[Collection entries]
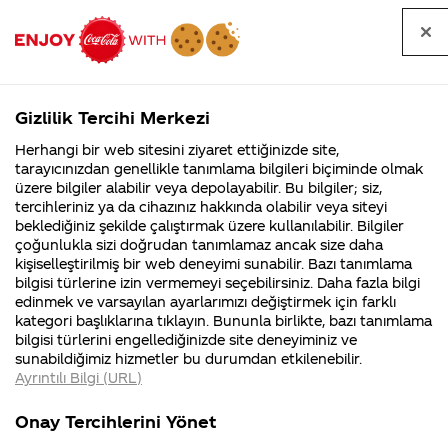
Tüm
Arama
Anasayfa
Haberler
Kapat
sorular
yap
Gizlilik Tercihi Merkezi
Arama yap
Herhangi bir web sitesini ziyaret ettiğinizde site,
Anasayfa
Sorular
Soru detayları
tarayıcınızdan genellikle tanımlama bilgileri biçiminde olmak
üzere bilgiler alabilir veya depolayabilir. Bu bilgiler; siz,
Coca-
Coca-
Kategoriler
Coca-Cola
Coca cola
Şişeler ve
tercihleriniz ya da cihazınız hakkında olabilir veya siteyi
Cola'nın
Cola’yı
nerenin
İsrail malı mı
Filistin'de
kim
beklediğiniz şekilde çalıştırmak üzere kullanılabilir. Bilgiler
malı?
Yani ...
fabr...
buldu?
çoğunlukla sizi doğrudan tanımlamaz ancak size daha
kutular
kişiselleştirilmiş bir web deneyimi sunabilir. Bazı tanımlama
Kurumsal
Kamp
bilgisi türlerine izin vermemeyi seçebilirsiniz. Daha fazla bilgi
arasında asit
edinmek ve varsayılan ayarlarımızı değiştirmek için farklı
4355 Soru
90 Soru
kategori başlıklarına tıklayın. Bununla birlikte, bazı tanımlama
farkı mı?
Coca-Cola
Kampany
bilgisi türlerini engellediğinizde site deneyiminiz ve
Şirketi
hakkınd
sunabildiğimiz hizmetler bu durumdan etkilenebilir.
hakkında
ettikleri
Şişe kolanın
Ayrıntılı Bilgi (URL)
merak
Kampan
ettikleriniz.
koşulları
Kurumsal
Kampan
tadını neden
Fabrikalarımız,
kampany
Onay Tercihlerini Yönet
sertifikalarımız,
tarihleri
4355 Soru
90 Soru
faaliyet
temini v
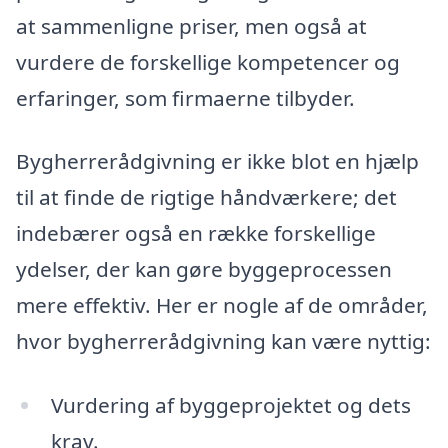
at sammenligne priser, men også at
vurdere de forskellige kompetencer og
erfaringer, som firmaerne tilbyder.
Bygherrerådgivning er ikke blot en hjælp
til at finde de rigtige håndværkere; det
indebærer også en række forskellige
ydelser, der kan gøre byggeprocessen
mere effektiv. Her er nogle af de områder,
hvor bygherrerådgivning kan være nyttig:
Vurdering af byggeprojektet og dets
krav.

What you should do: Reproduce the part of the listing that opens with the line containing "at sammenligne priser, men også at" and closes with the line containing "Vurdering af byggeprojektet og dets", keeping every line as it is.

The answer:
at sammenligne priser, men også at
vurdere de forskellige kompetencer og
erfaringer, som firmaerne tilbyder.
Bygherrerådgivning er ikke blot en hjælp
til at finde de rigtige håndværkere; det
indebærer også en række forskellige
ydelser, der kan gøre byggeprocessen
mere effektiv. Her er nogle af de områder,
hvor bygherrerådgivning kan være nyttig:
Vurdering af byggeprojektet og dets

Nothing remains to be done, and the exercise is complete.